_Instructions to follow_
Reproduce the text of the listing below with "Venta" replaced by "Precio de venta", keeping everything else the same. Leave the picture markers out of your answer.

===

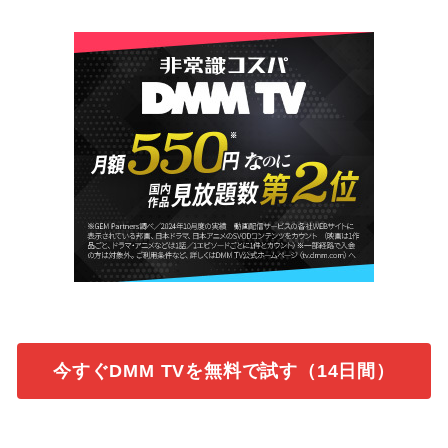
今すぐDMM TVを無料で試す（14日間）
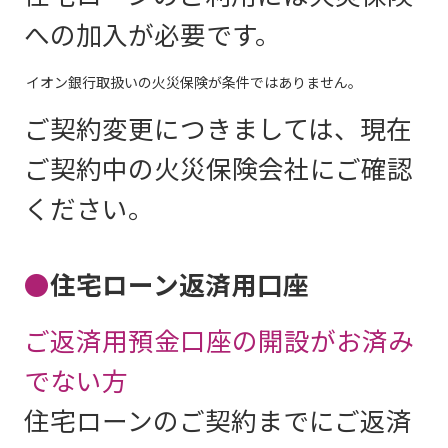
への加入が必要です。
イオン銀行取扱いの火災保険が条件ではありません。
ご契約変更につきましては、現在
ご契約中の火災保険会社にご確認
ください。
●
住宅ローン返済用口座
ご返済用預金口座の開設がお済み
でない方
住宅ローンのご契約までにご返済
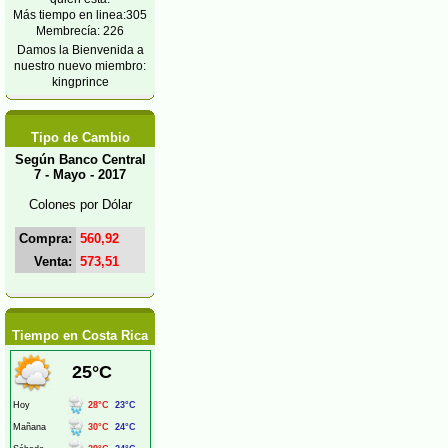
Más tiempo en linea:305
Membrecía: 226
Damos la Bienvenida a
nuestro nuevo miembro:
kingprince
Tipo de Cambio
Según Banco Central
7 - Mayo - 2017
Colones por Dólar
Compra:
560,92
Venta:
573,51
Tiempo en Costa Rica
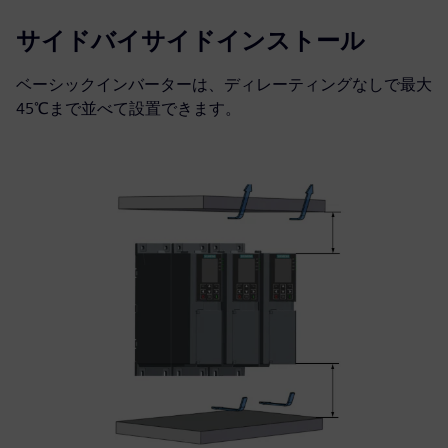
サイドバイサイドインストール
ベーシックインバーターは、ディレーティングなしで最大
45℃まで並べて設置できます。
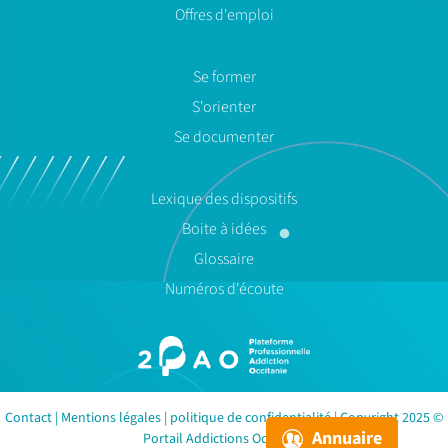
Offres d'emploi
Se former
S'orienter
Se documenter
Lexique des dispositifs
Boite à idées
Glossaire
Numéros d'écoute
Contact
|
Mentions légales
|
politique de confidentialité
| Copyright 2025 ©
Annuaire
Portail Addictions Occitanie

===

_Reply_
今すぐDMM TVを無料で試す（14日間）
への加入が必要です。
イオン銀行取扱いの火災保険が条件ではありません。
ご契約変更につきましては、現在
ご契約中の火災保険会社にご確認
ください。
●
住宅ローン返済用口座
ご返済用預金口座の開設がお済み
でない方
住宅ローンのご契約までにご返済
Más tiempo en linea:305
Membrecía: 226
Damos la Bienvenida a
nuestro nuevo miembro:
kingprince
Tipo de Cambio
Según Banco Central
7 - Mayo - 2017
Colones por Dólar
Compra:
560,92
Precio de venta:
573,51
Tiempo en Costa Rica
サイドバイサイドインストール
ベーシックインバーターは、ディレーティングなしで最大
45℃まで並べて設置できます。
Offres d'emploi
Se former
S'orienter
Se documenter
Lexique des dispositifs
Boite à idées
Glossaire
Numéros d'écoute
Contact
|
Mentions légales
|
politique de confidentialité
| Copyright 2025 ©
Annuaire
Portail Addictions Occitanie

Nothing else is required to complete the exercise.